A short history of Chale and The Wight Mouse

The name Chale is recorded in the Domesday book as ‘Cela’, which probably derives from the Old English word ‘ceole’, meaning ‘throat’. This is thought to refer to the nearby ravine or chine at Blackgang. The name was also recorded as ‘Chele’ or ‘Chielle’, but it has been Chale since the 12th century.
The Wight Mouse Inn and Clarendon Hotel was named after the shipwreck of the Clarendon which sank in Chale Bay in 1836 claiming 25 lives. Some of the timbers from the wreck were incorporated into the hotel and it was a popular destination for the upper classes in Victorian times.
The Isle of Wight coast was notorious for shipwrecks and the after the sinking of the Clarendon and much public pressure, a lighthouse was built on St Catherine’s Down. Unfortunately the officials who were from mainland England had not taken into account the fogs which roll in from the sea and obscure the top of the down and after further shipwrecks a second lighthouse which is still in use was built at the foot of the cliffs.
The Parish Church of St Andrew which is next to the Wight Mouse was founded by Hugh Gendon in Chale in 1114. However, the present church dates from the 14th century.  Some of the graves of the crew and passengers from the doomed Clarendon can be seen in the churchyard and it has some very fine stained glass windows as well as its tower from where you have a panoramic view of Chale Bay.

=== Tasks for this exercise ===
- a) According to the history of Chale, in what year did the Clarendon sink in Chale Bay, and how many lives were lost?
- b) Continue the history of Chale and the Wight Mouse, picking up after its last sentence.

=== Record extracts ===
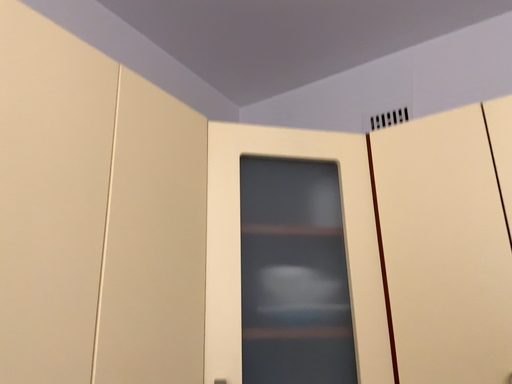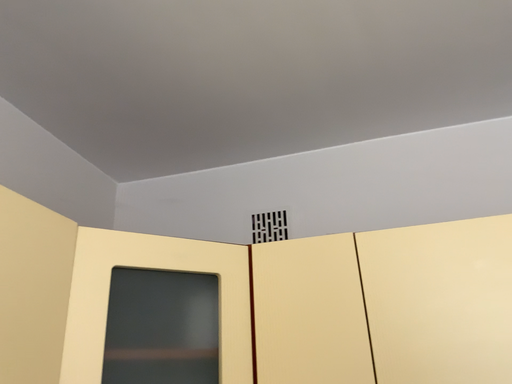
Question: How did the camera likely rotate when shooting the video?

Choices:
 (A) rotated right
 (B) rotated left

Answer: (A)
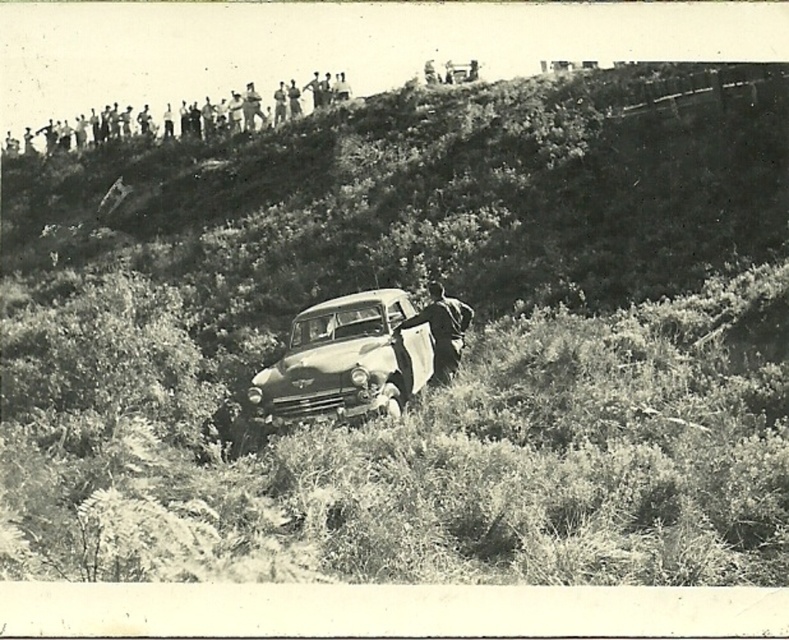
You are a photographer standing at the bottom of a steep hill. You want to take a photo of the shiny silver sedan at center. Given that the camera you are using has a maximum focus range of 12 meters, will you be able to capture the sedan clearly?

The shiny silver sedan at center is 12.37 meters away from the camera. Since the maximum focus range is 12 meters, the sedan is slightly out of range and may not be captured clearly.

You are a photographer trying to capture the shiny silver sedan at center in this black and white photo. The scene also includes a person in dark clothing standing near the car. Where exactly is the point with coordinates point (346, 362) located in relation to the shiny silver sedan at center?

The point (346, 362) is located on the shiny silver sedan at center.

You are a photographer trying to capture both the shiny silver sedan at center and the metallic silver pickup truck at center in a single frame. Based on their positions, which one is closer to the camera?

The shiny silver sedan at center is in front of the metallic silver pickup truck at center, so it is closer to the camera.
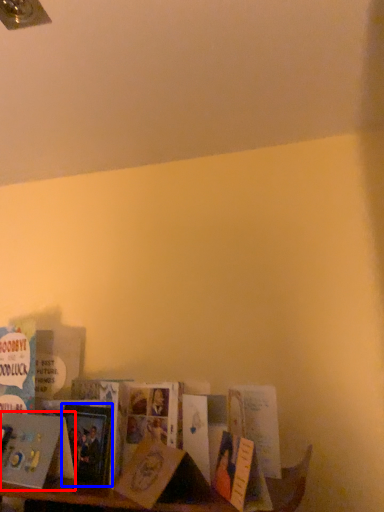
Question: Which object is closer to the camera taking this photo, book (highlighted by a red box) or paperback book (highlighted by a blue box)?

Choices:
 (A) book
 (B) paperback book

Answer: (A)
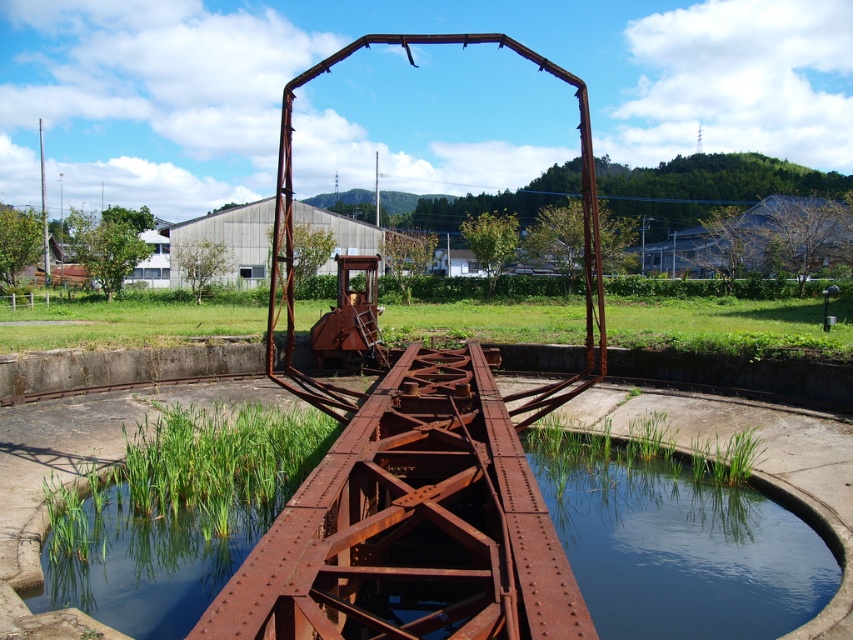
This screenshot has width=853, height=640. In order to click on rusty metal pond at center in this screenshot , I will do point(677,547).

Does rusty metal rail at center have a greater height compared to clear water at bottom center?

Yes, rusty metal rail at center is taller than clear water at bottom center.

Which is in front, point (492, 573) or point (686, 600)?

Point (492, 573)

I want to click on rusty metal rail at center, so click(x=410, y=525).

Who is positioned more to the right, rusty metal rail at center or rusty metal pond at center?

rusty metal pond at center is more to the right.

Image resolution: width=853 pixels, height=640 pixels. What do you see at coordinates (410, 525) in the screenshot?
I see `rusty metal rail at center` at bounding box center [410, 525].

The height and width of the screenshot is (640, 853). Identify the location of rusty metal rail at center. (410, 525).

=== Answers for each item ===
- a) It sank in 1836, and 25 lives were lost.

- b)
In 1843 Britain’s oldest theme park Blackgang Chine was established. During Victorian England, people were seeking out new healthy holiday resorts, ideally near the coast and destinations such as Torquay and Lyme Regis were very popular. As the railway network was getting closer and closer to the South Coast, the Isle of Wight was becoming an increasingly attractive holiday destination. Alexander Dabell, the founder of the park, soon realised the business potential of this, trying various ventures.  Blackgang’s initial theme of a general-purpose scenic and curiosity park led to one of its most famous attractions, a large whale skeleton, which had been washed up near the coast of The Needles in 1842, and is still a showpiece today.
For historians, there is much to see in Chale and its environs. From the historic Wight Mouse down to St Catherine’s Lighthouse you can enjoy several different British historical eras all in one short stretch of coast. And even if history is not your thing, you cannot help but be drawn in by this beautiful rugged scenery. So enjoy a drink or some lunch or dinner with us and just take it all in.